CNN National Correspondent Tony Clark is reporting from Austin, Texas, on President-elect George W. Bush's transition.

Q:How does Gen. Powell's wife feel about his taking such a high-profile position?

CLARK:She has acquiesced, in this case. She had some concerns about him getting back into political life, when there was talk of his running for office. She was at the ranch a couple of weeks ago when Gen. Powell visited, and the feeling now is, that since he didn't have to go through a campaign, it is fine that he be secretary of state.

Q:Given the fact that so many people admire Powell and clamored for him to run for the presidency, is there any fear in the Bush hierarchy that he could overshadow the president-elect?

CLARK:I don't think so, and the reason is this: If Gen. Powell had wanted the key spot, in terms of the vice presidency, he could have made that known, and would likely have been the candidate running with George W. Bush. Even in 1992, Ross Perot was talking about him as a vice presidential running mate, and there were others who were looking at him as a presidential candidate. He had that opportunity.

I think that has allayed some of the fears of the Bush campaign. I noticed, in the introduction by the president elect today, one of the things he said was, "I will set our priorities." He made it clear, while Gen. Powell is an experienced and well-liked public figure, that President-elect Bush is the one who will set the direction of the administration.

Q:Is there any talk of the Bush/Powell opinion of the woman Powell will replace?

CLARK:There have not been comments in recent days. There were differences of opinion when Gen. Powell was chairman of the joint chiefs and he had one direction he wanted to go in and Madeleine Albright wanted another. In specific areas, there have been disagreements over the use of the U.S. military in peacekeeping, and that's an area that Gen. Powell says they will look at and reassess.

Q:Powell is the third former general to become secretary of state. George C. Marshall is considered the savior of Europe after World War II. History may still be out on ranking Alexander Haig. What might be Powell's State Department legacy?

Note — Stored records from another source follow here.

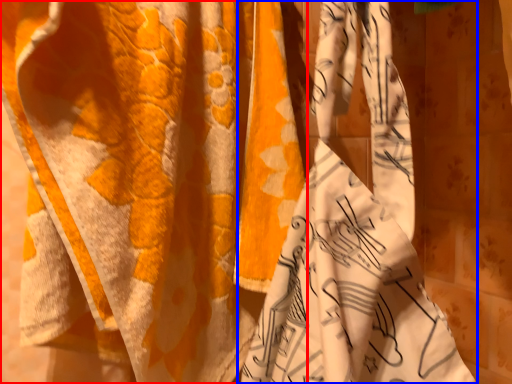
Question: Which of the following is the closest to the observer, curtain (highlighted by a red box) or curtain (highlighted by a blue box)?

Choices:
 (A) curtain
 (B) curtain

Answer: (B)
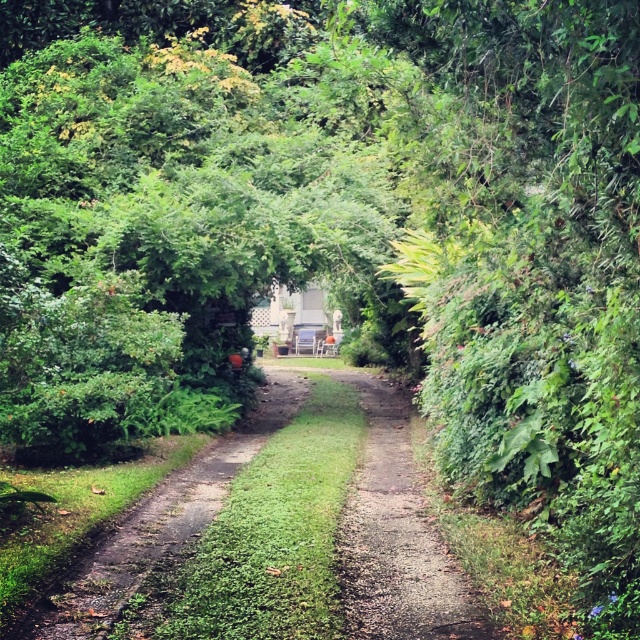
Question: Can you confirm if dirt path at center is thinner than green grassy trail at center?

Choices:
 (A) yes
 (B) no

Answer: (A)

Question: Is dirt path at center to the right of green grassy trail at center from the viewer's perspective?

Choices:
 (A) no
 (B) yes

Answer: (B)

Question: Can you confirm if dirt path at center is positioned above green grassy trail at center?

Choices:
 (A) yes
 (B) no

Answer: (B)

Question: Which point is closer to the camera?

Choices:
 (A) (35, 605)
 (B) (372, 584)

Answer: (A)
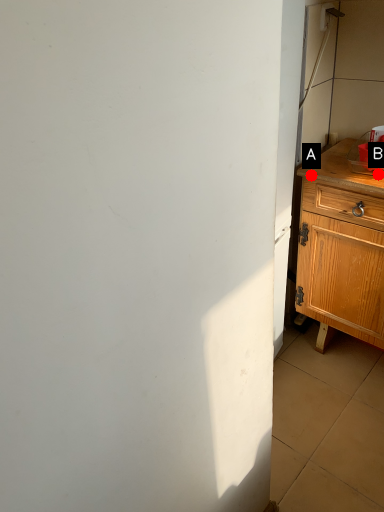
Question: Two points are circled on the image, labeled by A and B beside each circle. Which point is closer to the camera taking this photo?

Choices:
 (A) A is closer
 (B) B is closer

Answer: (B)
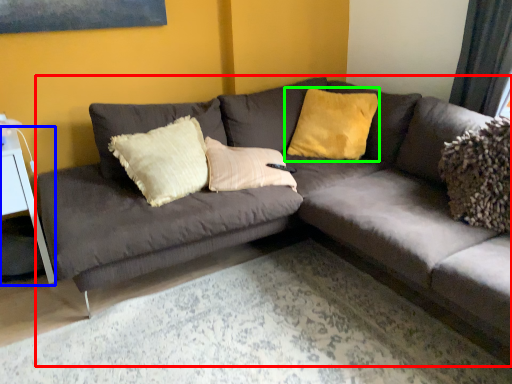
Question: Estimate the real-world distances between objects in this image. Which object is closer to studio couch (highlighted by a red box), table (highlighted by a blue box) or pillow (highlighted by a green box)?

Choices:
 (A) table
 (B) pillow

Answer: (B)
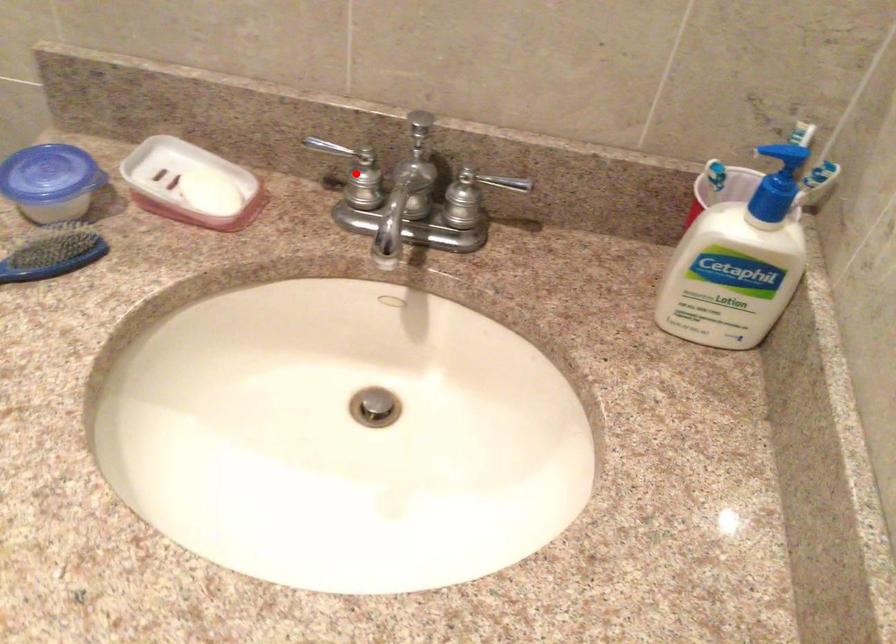
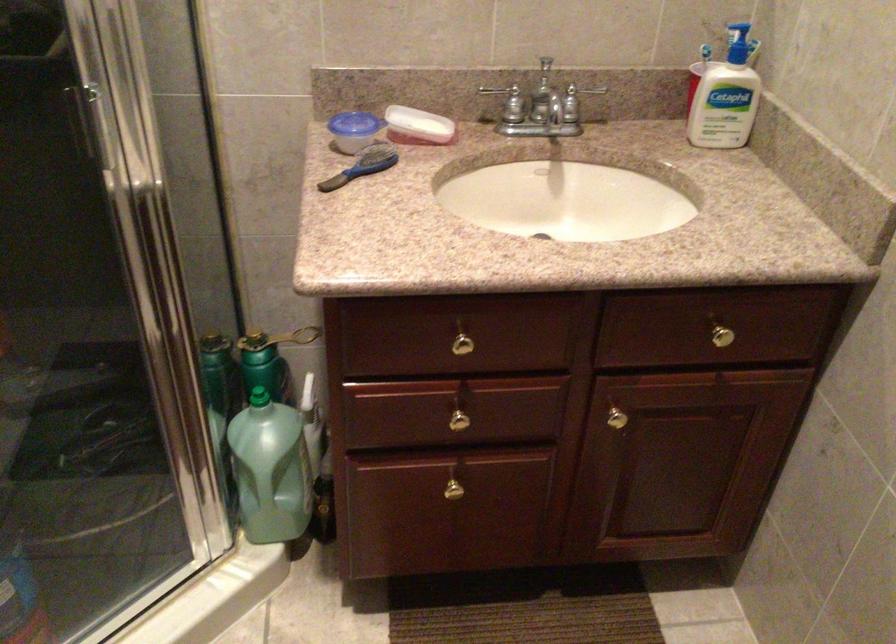
In the second image, find the point that corresponds to the highlighted location in the first image.

(509, 102)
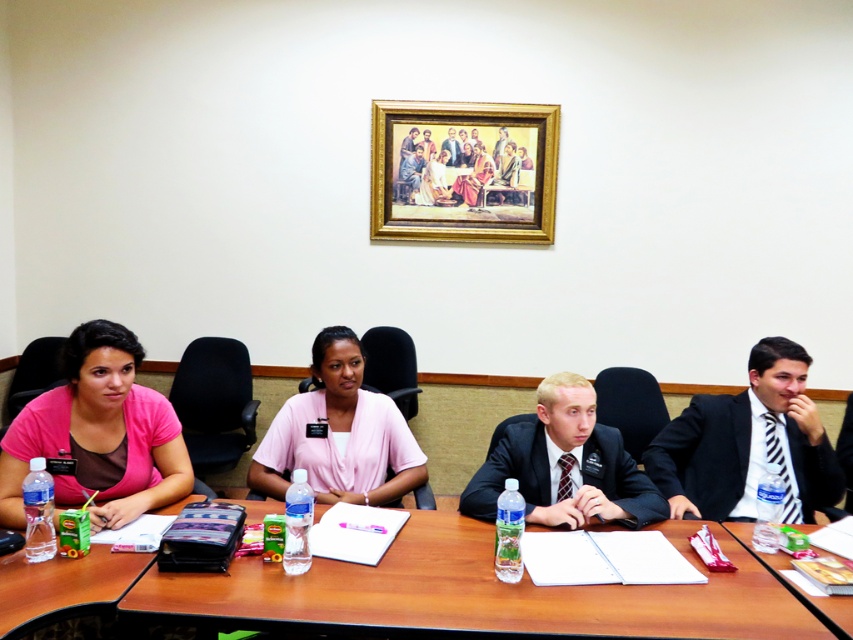
Question: Considering the real-world distances, which object is farthest from the gold-framed painting at upper center?

Choices:
 (A) wooden table at lower right
 (B) black suit at center
 (C) smooth gray suit at center
 (D) brown wooden table at center

Answer: (A)

Question: Is dark suit at center wider than smooth brown suit at center?

Choices:
 (A) yes
 (B) no

Answer: (A)

Question: Which of the following is the farthest from the observer?

Choices:
 (A) brown wooden table at center
 (B) pink matte shirt at left
 (C) smooth gray suit at center

Answer: (C)

Question: Can you confirm if wooden table at lower right is thinner than smooth brown suit at center?

Choices:
 (A) no
 (B) yes

Answer: (A)

Question: Which of these objects is positioned farthest from the gold-framed painting at upper center?

Choices:
 (A) pink matte shirt at left
 (B) brown wooden table at center
 (C) wooden table at lower right

Answer: (C)

Question: Does pink matte shirt at left have a smaller size compared to pink fabric shirt at center?

Choices:
 (A) yes
 (B) no

Answer: (B)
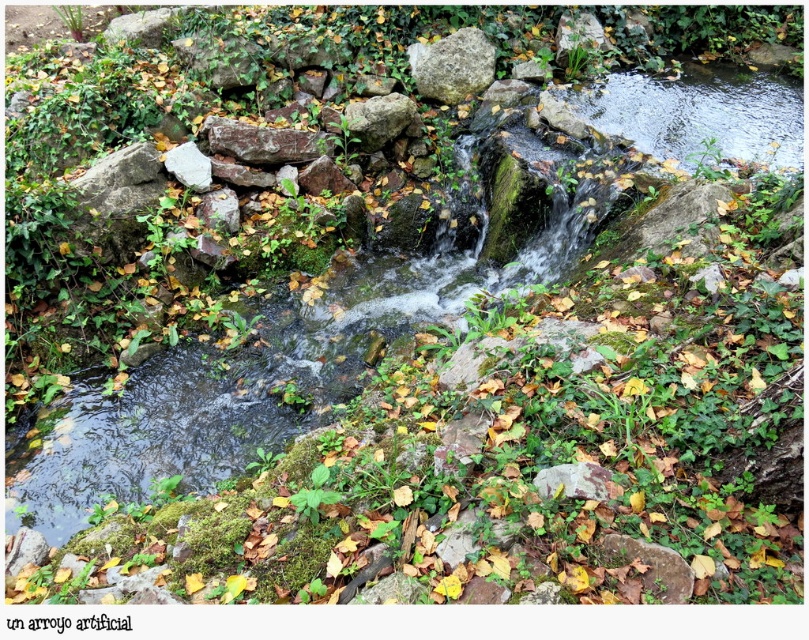
You are a hiker trying to cross the stream shown in the image. You see the speckled gray rock at upper center and the rusty metallic rock at center. Which rock is closer to you as you stand on the bank preparing to step into the water?

The speckled gray rock at upper center is closer to you since the rusty metallic rock at center is positioned behind it.

From the picture: You are standing at the edge of the stream in the image and notice a point marked at coordinates (452, 65). What object is located at that specific point?

The point at (452, 65) is where the speckled gray rock at upper center is located.

You are a hiker who wants to cross the stream by stepping on the rocks. You have a 1.2 meter tall backpack. Can you safely step on the speckled gray rock at upper center and the gray rough rock at center without your backpack touching the water?

The speckled gray rock at upper center is taller than the gray rough rock at center. However, the exact height difference isn not provided. Without knowing if the speckled gray rock is at least 1.2 meters tall, it is impossible to determine if the backpack will stay dry. Please check the rock heights again.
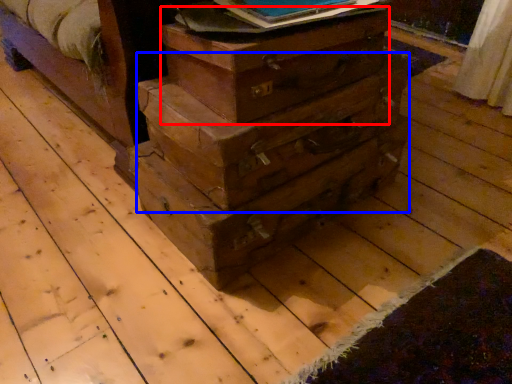
Question: Which point is closer to the camera, crate (highlighted by a red box) or drawer (highlighted by a blue box)?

CLARK:Gen. Powell was picked by President-elect Bush because of his military experience, the fact that he is respected both in the United States and around the world, and also because he is a symbol.

He is a symbol of a couple of things, at least. (One is) bipartisanship, which is something the Bush administration wants to stress. It was pointed out in today's announcement that he had served under at least the last three presidents, which include two Republicans and a Democrat.

He is also a symbol because of his work as head of an organization called America's Promise, which works with Democrats and Republicans to help with education and other issues.

Thirdly, he is an important symbol to the Bush administration because he is the first African- American secretary of state. Gen. Powell even pointed out in his acceptance that he hopes to be an inspiration to other African-Americans -- in fact, to people of every background -- that, in his words, no matter where you began, you can succeed.

He performs a variety of roles. That's why I think he was such a welcome first pick. Democrats and Republicans have expressed support for him with his nomination to secretary of state.

Q:You say he is an important symbol to the Bush administration because he is the first African-American secretary of state. Does the African-American community see him that way?

CLARK:He is often viewed more as a retired general than as African-American. While he said today that he experienced many areas of discrimination in his lifetime, he is not known for being a civil rights agitator. It's because of that that he's not thought of in those terms.

I think that's one of the reasons he brought it up in his announcement today; to say to the African-American community that he was exposed to discrimination in his lifetime, he knows what discrimination is, and he wants to be an inspiration to others. What the Bush campaign appeared to be doing is having him as an example of the Bush campaign reaching out to African-Americans.

The African-American community, by and large, supported Vice President Al Gore, so President elect Bush, with his first cabinet nomination, is trying to signal to the African-American community that he shares their concerns.